--- BEGIN ---
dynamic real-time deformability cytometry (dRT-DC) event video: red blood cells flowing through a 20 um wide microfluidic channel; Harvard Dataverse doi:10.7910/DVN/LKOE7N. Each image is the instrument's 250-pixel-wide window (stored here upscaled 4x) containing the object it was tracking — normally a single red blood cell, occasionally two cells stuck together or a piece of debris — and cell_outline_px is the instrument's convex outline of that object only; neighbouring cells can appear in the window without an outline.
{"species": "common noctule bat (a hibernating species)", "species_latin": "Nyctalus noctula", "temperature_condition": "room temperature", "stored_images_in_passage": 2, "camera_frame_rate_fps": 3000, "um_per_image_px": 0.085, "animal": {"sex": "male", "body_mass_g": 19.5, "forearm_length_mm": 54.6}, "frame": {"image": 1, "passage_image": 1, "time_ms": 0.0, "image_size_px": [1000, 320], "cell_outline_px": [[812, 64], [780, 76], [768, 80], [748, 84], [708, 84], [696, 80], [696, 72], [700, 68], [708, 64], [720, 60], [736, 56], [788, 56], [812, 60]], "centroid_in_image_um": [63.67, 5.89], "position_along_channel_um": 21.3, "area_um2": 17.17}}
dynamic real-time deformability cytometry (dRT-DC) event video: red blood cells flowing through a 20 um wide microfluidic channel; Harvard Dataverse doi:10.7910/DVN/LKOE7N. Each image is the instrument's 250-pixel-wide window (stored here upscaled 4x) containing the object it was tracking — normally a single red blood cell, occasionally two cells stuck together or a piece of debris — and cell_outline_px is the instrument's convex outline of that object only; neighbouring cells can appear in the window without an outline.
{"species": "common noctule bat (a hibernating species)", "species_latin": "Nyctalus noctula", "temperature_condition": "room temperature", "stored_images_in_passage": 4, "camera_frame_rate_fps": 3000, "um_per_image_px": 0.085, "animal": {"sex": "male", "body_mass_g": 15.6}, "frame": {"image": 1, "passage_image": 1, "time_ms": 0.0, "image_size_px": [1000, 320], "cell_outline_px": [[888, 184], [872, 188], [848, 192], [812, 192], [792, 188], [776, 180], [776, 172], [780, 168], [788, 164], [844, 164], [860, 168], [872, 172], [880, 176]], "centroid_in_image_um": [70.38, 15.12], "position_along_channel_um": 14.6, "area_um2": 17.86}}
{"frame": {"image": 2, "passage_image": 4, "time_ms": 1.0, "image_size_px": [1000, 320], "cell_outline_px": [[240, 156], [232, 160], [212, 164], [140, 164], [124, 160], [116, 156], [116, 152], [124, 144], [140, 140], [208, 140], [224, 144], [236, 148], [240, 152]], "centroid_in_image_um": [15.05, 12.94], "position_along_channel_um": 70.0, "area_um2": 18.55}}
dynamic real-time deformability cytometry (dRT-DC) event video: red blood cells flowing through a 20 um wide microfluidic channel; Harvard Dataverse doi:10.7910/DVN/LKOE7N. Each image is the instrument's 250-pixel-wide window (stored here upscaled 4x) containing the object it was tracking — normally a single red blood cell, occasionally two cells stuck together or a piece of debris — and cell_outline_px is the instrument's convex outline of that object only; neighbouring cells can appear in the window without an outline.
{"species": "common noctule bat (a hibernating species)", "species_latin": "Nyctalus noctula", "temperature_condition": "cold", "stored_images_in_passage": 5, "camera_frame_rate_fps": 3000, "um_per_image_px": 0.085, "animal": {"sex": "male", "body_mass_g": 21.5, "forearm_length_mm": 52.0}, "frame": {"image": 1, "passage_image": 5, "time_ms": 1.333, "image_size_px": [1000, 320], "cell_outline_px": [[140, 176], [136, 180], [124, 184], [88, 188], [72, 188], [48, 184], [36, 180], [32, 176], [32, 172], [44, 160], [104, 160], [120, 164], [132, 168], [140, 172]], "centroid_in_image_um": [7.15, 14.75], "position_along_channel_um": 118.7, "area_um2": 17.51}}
--- END ---
_What you have to do:_ Transcribe all entries exactly as they are given.

_Answer below:_
dynamic real-time deformability cytometry (dRT-DC) event video: red blood cells flowing through a 20 um wide microfluidic channel; Harvard Dataverse doi:10.7910/DVN/LKOE7N. Each image is the instrument's 250-pixel-wide window (stored here upscaled 4x) containing the object it was tracking — normally a single red blood cell, occasionally two cells stuck together or a piece of debris — and cell_outline_px is the instrument's convex outline of that object only; neighbouring cells can appear in the window without an outline.
{"species": "common noctule bat (a hibernating species)", "species_latin": "Nyctalus noctula", "temperature_condition": "room temperature", "stored_images_in_passage": 2, "camera_frame_rate_fps": 3000, "um_per_image_px": 0.085, "animal": {"sex": "male", "body_mass_g": 19.5, "forearm_length_mm": 54.6}, "frame": {"image": 1, "passage_image": 1, "time_ms": 0.0, "image_size_px": [1000, 320], "cell_outline_px": [[812, 64], [780, 76], [768, 80], [748, 84], [708, 84], [696, 80], [696, 72], [700, 68], [708, 64], [720, 60], [736, 56], [788, 56], [812, 60]], "centroid_in_image_um": [63.67, 5.89], "position_along_channel_um": 21.3, "area_um2": 17.17}}
dynamic real-time deformability cytometry (dRT-DC) event video: red blood cells flowing through a 20 um wide microfluidic channel; Harvard Dataverse doi:10.7910/DVN/LKOE7N. Each image is the instrument's 250-pixel-wide window (stored here upscaled 4x) containing the object it was tracking — normally a single red blood cell, occasionally two cells stuck together or a piece of debris — and cell_outline_px is the instrument's convex outline of that object only; neighbouring cells can appear in the window without an outline.
{"species": "common noctule bat (a hibernating species)", "species_latin": "Nyctalus noctula", "temperature_condition": "room temperature", "stored_images_in_passage": 4, "camera_frame_rate_fps": 3000, "um_per_image_px": 0.085, "animal": {"sex": "male", "body_mass_g": 15.6}, "frame": {"image": 1, "passage_image": 1, "time_ms": 0.0, "image_size_px": [1000, 320], "cell_outline_px": [[888, 184], [872, 188], [848, 192], [812, 192], [792, 188], [776, 180], [776, 172], [780, 168], [788, 164], [844, 164], [860, 168], [872, 172], [880, 176]], "centroid_in_image_um": [70.38, 15.12], "position_along_channel_um": 14.6, "area_um2": 17.86}}
{"frame": {"image": 2, "passage_image": 4, "time_ms": 1.0, "image_size_px": [1000, 320], "cell_outline_px": [[240, 156], [232, 160], [212, 164], [140, 164], [124, 160], [116, 156], [116, 152], [124, 144], [140, 140], [208, 140], [224, 144], [236, 148], [240, 152]], "centroid_in_image_um": [15.05, 12.94], "position_along_channel_um": 70.0, "area_um2": 18.55}}
dynamic real-time deformability cytometry (dRT-DC) event video: red blood cells flowing through a 20 um wide microfluidic channel; Harvard Dataverse doi:10.7910/DVN/LKOE7N. Each image is the instrument's 250-pixel-wide window (stored here upscaled 4x) containing the object it was tracking — normally a single red blood cell, occasionally two cells stuck together or a piece of debris — and cell_outline_px is the instrument's convex outline of that object only; neighbouring cells can appear in the window without an outline.
{"species": "common noctule bat (a hibernating species)", "species_latin": "Nyctalus noctula", "temperature_condition": "cold", "stored_images_in_passage": 5, "camera_frame_rate_fps": 3000, "um_per_image_px": 0.085, "animal": {"sex": "male", "body_mass_g": 21.5, "forearm_length_mm": 52.0}, "frame": {"image": 1, "passage_image": 5, "time_ms": 1.333, "image_size_px": [1000, 320], "cell_outline_px": [[140, 176], [136, 180], [124, 184], [88, 188], [72, 188], [48, 184], [36, 180], [32, 176], [32, 172], [44, 160], [104, 160], [120, 164], [132, 168], [140, 172]], "centroid_in_image_um": [7.15, 14.75], "position_along_channel_um": 118.7, "area_um2": 17.51}}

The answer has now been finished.